- Ravi Swami
"Warning From Space", Dir: Koji Shima, 1956
The two poster images above both come from Arrow Video releases and are also viewable for rent via the Arrow Video streaming channel via Apple TV, with the first being their most recent of a film that is also one of the first to be made in colour in Japan and that follows hard on the heels of similar themed films from the U.S, most notably "Forbidden Planet" , "Earth V Flying Saucers" and "The Day The Earth Stood Still", which clearly struck a cord with Japanese audiences.
The plot combines elements of all these films with the added ingredient of fears about the nuclear age, something still very fresh in the minds of Japanese audiences following the bombings of Hiroshima and Nagasaki and that continued to influence science-fiction films in Japan well into the 1960's.
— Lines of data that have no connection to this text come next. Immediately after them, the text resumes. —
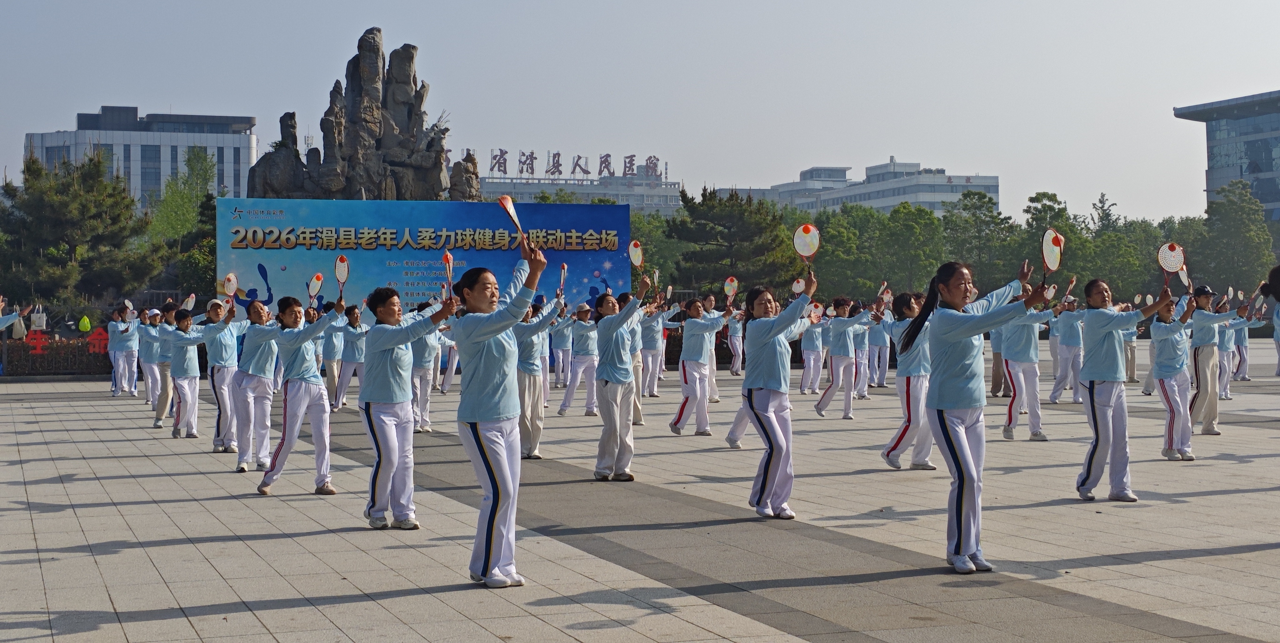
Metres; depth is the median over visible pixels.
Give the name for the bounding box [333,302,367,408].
woman
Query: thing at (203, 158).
tree
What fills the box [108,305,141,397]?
person
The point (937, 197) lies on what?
white building
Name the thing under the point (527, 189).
building
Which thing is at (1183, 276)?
paddle
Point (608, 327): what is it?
woman
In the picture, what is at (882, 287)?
paddle
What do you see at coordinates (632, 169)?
rooftop sign
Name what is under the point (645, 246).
tree
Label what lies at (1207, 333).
woman
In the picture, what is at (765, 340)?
woman
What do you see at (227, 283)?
paddle
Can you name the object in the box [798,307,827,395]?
person
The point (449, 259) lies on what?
paddle
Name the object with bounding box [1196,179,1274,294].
tree
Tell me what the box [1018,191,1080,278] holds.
tree
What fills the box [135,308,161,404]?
person
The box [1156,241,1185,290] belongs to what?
paddle
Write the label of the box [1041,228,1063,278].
paddle
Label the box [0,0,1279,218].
sky
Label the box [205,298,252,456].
woman
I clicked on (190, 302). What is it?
paddle
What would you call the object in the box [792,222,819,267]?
paddle
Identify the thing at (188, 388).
woman
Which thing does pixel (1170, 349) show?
woman
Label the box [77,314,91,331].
bag
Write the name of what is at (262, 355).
woman
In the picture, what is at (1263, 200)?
glass building
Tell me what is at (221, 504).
paved plaza
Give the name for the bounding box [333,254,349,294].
paddle
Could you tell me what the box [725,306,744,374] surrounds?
person
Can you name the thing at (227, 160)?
office building
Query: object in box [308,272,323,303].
paddle
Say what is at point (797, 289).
paddle
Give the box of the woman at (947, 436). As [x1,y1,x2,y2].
[907,254,1055,571]
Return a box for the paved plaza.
[0,341,1279,642]
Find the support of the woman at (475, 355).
on the paved plaza
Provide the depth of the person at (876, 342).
28.36 m
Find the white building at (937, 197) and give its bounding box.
[710,159,999,217]
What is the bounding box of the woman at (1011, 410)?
[999,294,1061,439]
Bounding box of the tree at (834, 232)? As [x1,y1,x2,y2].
[812,203,878,297]
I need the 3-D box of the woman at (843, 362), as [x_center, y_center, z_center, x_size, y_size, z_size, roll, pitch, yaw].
[2.476,0.425,20.458,0.678,1.548,0.749,-1,1,-37]
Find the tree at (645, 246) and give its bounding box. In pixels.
[629,211,684,287]
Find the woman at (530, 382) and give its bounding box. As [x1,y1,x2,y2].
[514,297,565,457]
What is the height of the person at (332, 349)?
1.494 m
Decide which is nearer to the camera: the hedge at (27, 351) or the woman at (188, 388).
the woman at (188, 388)
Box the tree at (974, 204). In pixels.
[941,190,1012,285]
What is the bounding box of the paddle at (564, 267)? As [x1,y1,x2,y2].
[557,264,567,296]
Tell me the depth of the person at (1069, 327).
22.98 m
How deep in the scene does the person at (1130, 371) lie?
27.86 m
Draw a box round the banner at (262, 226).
[220,196,634,315]
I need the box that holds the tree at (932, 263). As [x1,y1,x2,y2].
[878,202,943,293]
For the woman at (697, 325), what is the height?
1.533 m
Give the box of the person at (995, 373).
[989,325,1009,398]
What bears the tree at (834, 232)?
on the ground
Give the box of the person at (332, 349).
[320,308,349,408]
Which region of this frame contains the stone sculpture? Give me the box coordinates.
[250,26,480,201]
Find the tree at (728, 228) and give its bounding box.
[667,185,800,295]
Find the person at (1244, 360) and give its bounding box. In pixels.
[1229,305,1251,381]
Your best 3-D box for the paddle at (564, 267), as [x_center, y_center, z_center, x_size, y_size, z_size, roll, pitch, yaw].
[-0.654,-0.302,14.398,0.098,0.254,0.358,0,0,-2]
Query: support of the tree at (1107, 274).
on the ground
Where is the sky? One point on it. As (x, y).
(884, 152)
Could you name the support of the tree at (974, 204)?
on the ground
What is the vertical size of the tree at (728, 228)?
6.012 m
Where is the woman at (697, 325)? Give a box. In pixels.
[668,296,733,435]
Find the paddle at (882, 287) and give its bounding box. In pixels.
[878,280,889,300]
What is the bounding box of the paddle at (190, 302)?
[182,293,196,310]
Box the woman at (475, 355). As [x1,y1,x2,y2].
[447,229,550,588]
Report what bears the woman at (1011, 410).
on the paved plaza
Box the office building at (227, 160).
[18,107,255,210]
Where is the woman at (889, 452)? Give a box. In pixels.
[878,289,935,469]
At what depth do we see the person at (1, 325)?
17.54 m
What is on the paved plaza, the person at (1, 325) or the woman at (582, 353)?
the woman at (582, 353)
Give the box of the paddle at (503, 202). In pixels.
[497,195,531,250]
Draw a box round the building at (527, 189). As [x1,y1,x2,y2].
[481,167,684,213]
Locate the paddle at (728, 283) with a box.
[723,276,738,301]
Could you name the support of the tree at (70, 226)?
on the ground
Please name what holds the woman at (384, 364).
on the paved plaza
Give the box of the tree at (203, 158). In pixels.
[150,148,219,245]
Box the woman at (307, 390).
[253,293,345,495]
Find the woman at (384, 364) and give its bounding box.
[359,285,455,529]
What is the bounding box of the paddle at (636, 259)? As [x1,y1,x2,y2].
[627,240,644,268]
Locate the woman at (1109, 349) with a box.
[1073,275,1178,501]
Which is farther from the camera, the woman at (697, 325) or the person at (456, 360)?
the person at (456, 360)
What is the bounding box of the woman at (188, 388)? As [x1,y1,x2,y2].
[161,307,210,437]
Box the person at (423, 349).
[410,307,442,432]
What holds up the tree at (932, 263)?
on the ground
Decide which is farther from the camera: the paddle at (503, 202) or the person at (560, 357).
the person at (560, 357)
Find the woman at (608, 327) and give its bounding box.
[591,276,659,480]
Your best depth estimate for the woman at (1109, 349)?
11.45 m
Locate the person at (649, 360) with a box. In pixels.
[637,302,667,396]
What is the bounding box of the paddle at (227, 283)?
[222,272,237,298]
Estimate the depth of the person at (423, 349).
18.20 m
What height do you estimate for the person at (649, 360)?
1.621 m
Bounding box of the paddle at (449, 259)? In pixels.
[442,251,454,296]
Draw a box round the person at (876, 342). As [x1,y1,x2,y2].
[865,311,889,387]
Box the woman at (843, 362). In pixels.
[814,294,874,418]
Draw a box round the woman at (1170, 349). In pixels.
[1150,292,1200,460]
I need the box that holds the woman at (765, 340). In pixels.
[738,275,820,519]
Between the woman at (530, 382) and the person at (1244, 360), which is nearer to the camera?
the woman at (530, 382)
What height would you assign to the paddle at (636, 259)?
0.278 m
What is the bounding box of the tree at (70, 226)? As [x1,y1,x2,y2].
[0,149,165,305]
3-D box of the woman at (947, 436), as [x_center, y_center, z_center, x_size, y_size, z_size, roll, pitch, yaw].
[1.727,0.450,8.846,0.835,1.609,0.736,-1,1,-40]
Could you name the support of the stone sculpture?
on the ground
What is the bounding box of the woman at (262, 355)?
[228,297,280,471]
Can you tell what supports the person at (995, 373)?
on the paved plaza
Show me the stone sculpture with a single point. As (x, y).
(388, 136)
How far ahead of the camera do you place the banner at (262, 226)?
35.14 m
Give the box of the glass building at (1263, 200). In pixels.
[1172,89,1279,225]
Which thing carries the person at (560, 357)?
on the paved plaza
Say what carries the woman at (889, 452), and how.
on the paved plaza
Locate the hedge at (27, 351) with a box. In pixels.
[1,334,108,375]
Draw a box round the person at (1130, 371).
[1122,328,1138,382]
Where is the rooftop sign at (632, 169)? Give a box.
[479,148,663,180]
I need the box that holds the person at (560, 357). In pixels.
[549,307,574,394]
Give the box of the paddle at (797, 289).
[790,277,806,294]
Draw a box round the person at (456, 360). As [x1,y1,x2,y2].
[435,327,460,392]
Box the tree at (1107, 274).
[1080,213,1160,300]
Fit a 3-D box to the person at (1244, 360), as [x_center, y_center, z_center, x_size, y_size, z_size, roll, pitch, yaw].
[10.232,0.239,29.461,0.849,1.726,0.830,-1,1,-30]
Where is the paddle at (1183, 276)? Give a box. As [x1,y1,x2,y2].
[1176,266,1192,291]
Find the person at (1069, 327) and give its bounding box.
[1048,297,1085,403]
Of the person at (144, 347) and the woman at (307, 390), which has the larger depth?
the person at (144, 347)
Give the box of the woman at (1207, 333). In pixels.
[1184,285,1245,433]
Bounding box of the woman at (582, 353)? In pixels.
[556,300,600,415]
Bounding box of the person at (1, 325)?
[0,296,29,333]

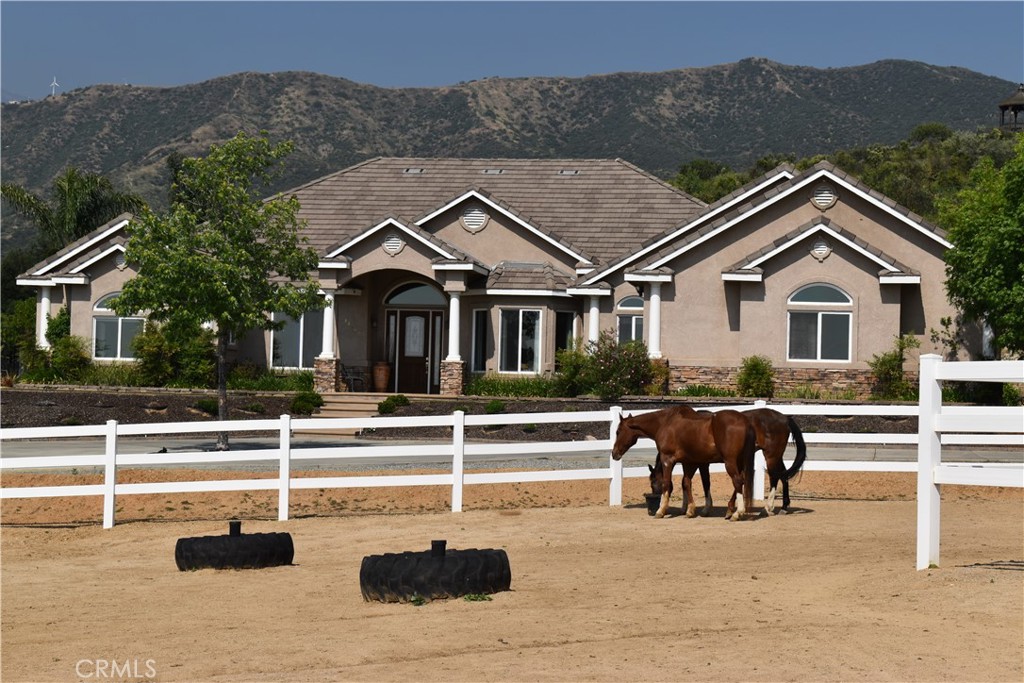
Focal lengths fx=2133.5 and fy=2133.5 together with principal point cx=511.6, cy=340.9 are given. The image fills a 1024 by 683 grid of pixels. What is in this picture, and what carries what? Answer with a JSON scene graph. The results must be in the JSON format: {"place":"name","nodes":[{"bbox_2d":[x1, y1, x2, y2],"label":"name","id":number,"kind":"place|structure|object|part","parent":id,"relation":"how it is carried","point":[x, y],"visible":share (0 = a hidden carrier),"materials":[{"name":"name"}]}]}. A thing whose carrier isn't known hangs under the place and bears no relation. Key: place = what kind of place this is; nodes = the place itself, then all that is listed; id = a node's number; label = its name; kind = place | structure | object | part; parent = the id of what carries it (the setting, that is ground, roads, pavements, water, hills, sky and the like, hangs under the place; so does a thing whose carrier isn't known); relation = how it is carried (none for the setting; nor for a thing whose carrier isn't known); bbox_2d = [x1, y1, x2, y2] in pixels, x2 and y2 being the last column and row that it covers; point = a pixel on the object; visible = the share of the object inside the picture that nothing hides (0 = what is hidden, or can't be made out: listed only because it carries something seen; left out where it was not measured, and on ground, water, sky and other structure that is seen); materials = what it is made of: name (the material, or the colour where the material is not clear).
{"place":"outdoors","nodes":[
{"label":"outdoors","id":0,"kind":"place"},
{"bbox_2d":[10,150,965,398],"label":"house","id":1,"kind":"structure","parent":0,"point":[830,261],"materials":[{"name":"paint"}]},
{"bbox_2d":[36,288,51,348],"label":"column","id":2,"kind":"structure","parent":1,"relation":"attached to","point":[43,327],"materials":[{"name":"white paint"}]},
{"bbox_2d":[92,293,144,359],"label":"window","id":3,"kind":"structure","parent":1,"relation":"in","point":[119,319],"materials":[{"name":"glass"}]},
{"bbox_2d":[114,252,126,270],"label":"gable vent","id":4,"kind":"object","parent":1,"relation":"attached to","point":[119,261],"visible":0.65,"materials":[{"name":"metal"}]},
{"bbox_2d":[269,307,325,368],"label":"window","id":5,"kind":"structure","parent":1,"relation":"in","point":[271,333],"materials":[{"name":"glass"}]},
{"bbox_2d":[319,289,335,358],"label":"column","id":6,"kind":"structure","parent":1,"relation":"attached to","point":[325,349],"materials":[{"name":"white paint"}]},
{"bbox_2d":[372,361,390,392],"label":"pot","id":7,"kind":"object","parent":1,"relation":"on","point":[377,371],"visible":0.99,"materials":[{"name":"ceramic"}]},
{"bbox_2d":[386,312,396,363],"label":"sidelight window","id":8,"kind":"structure","parent":1,"relation":"in","point":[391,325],"materials":[{"name":"glass"}]},
{"bbox_2d":[382,234,404,254],"label":"gable vent","id":9,"kind":"object","parent":1,"relation":"attached to","point":[395,241],"visible":0.93,"materials":[{"name":"white metal"}]},
{"bbox_2d":[403,167,423,174],"label":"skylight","id":10,"kind":"object","parent":1,"relation":"in","point":[417,172],"visible":0.73,"materials":[{"name":"grey metal"}]},
{"bbox_2d":[391,307,439,394],"label":"front door","id":11,"kind":"structure","parent":1,"relation":"in","point":[425,323],"materials":[{"name":"brown wood"}]},
{"bbox_2d":[384,281,447,306],"label":"arched window","id":12,"kind":"structure","parent":1,"relation":"in","point":[415,299],"materials":[{"name":"glass"}]},
{"bbox_2d":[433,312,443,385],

It also goes further by taking in the idea of rogue planets, that featured in the George Pal adaptation of the 2-part novel, "When Worlds Collide" - a concept that has its origins even earlier and can be seen in "Flash Gordon", represented by the wandering planet "Mongo", since the latter part of the film concerns the imminent collision with Earth of a mysterious "Planet R".
Produced by the Daiei company - later responsible for the "Gamera" series of "Kaiju" / Giant Monster films - the film's plot revolves around sightings of mysterious UFO's over Japan and focusses on an astronomer - here representing the knowledgable "intermediary" required by the story to interpret such mysterious occurences both for the audience and other characters - and the arrival of an emissary from space who assumes the form of a popular female nightclub dancer to warn Earth about the dangers of using nuclear energy.
"Planet "R" is eventually deflected just as collision with the Earth is imminent by the use of the very nuclear weapons that the aliens from planet "Paira" warned about, thus underlining the idea that nuclear energy can also be directed toward peaceful ends.
There's a lot to enjoy in this film even if it tries to cover many bases by combining several concepts from earlier science fiction films into one story, not least the snapshots of 1950's Japan that are rich in detail, like the railway station at the start and the narrow cobbled streets lined with noodle bars that characterize Japanese cities, with the colour photography emphasising details like the red paper lanterns seen hanging outside to invite customers in - details that give the film an almost documentary quality as if to underline the serious and at times, sombre, tone of the plot and adds to a feeling that everything is happening too close to home.
The alien "Pairans" are a very unusual and striking design, and are the work of the avant-garde artist Tarō Okamoto, being starfish-shaped beings with a single large blue eye in their middle and the art direction for the inside of their ship has an organic quality with curved walls and few details, with the aliens' luminous blue eye standing out against the mostly grey interiors.
One detail that I have noted in a previous post about the work of Yasujiro Ozu is the use of low camera angles for interior, mostly domestic scenes, and that I wondered if this was unique to Ozu's style of framing shots, but in fact it can be seen in many sequences in "Warning From Space", something that leads me to think that either these interiors were built on raised sets resulting in a composition where a horizontal line can be drawn through the exact middle of the frame that separates the floor with the upper part of the set, and where this line goes through the middle of the actor in the same way or it was a visual cue for scenes set in "traditional" interiors.
It's something that persists to the present in animation layout design in Japan but for the most part ended by the late 60's in live-action films as the film technology allowed for more mobile cameras, and may possibly be a subconscious reference to Japanese theatrical conventions, where the audience viewpoint is mostly low down, or possibly of how the Japanese behave in domestic spaces, ie sitting on the floor etc - it's also noticeable in "Shozo, a Cat & Two Women" and may also be a visual reference to "old" pre-war Japan compared to post-war "modern" Japan.
As the film progresses towards its climax another noticeable feature is a gradual shift from full-colour to a duo-tone of red and blue lighting as "Planet R" approaches that led me to wonder if the colour process being used was in fact a two-colour system, before the arrival of the Technicolour process and its equivalents - that question aside, it's very effectively used in the film.
From a visual effects viewpoint, which have been described as "eye-popping" in some reviews, there is considerable restraint when compared to later Japanese science-fiction films, with several effective matte-painted composites and one large miniature of the astronomers' observatory seen from a high vantage point and a few scenes such as a classic flying saucer design exiting a whirlpool on Earth and then approaching and entering an orbiting Pairan "mothership", but for the most part the alien UFO's are represented as bright spots of light seen from a distance, using effects-animation.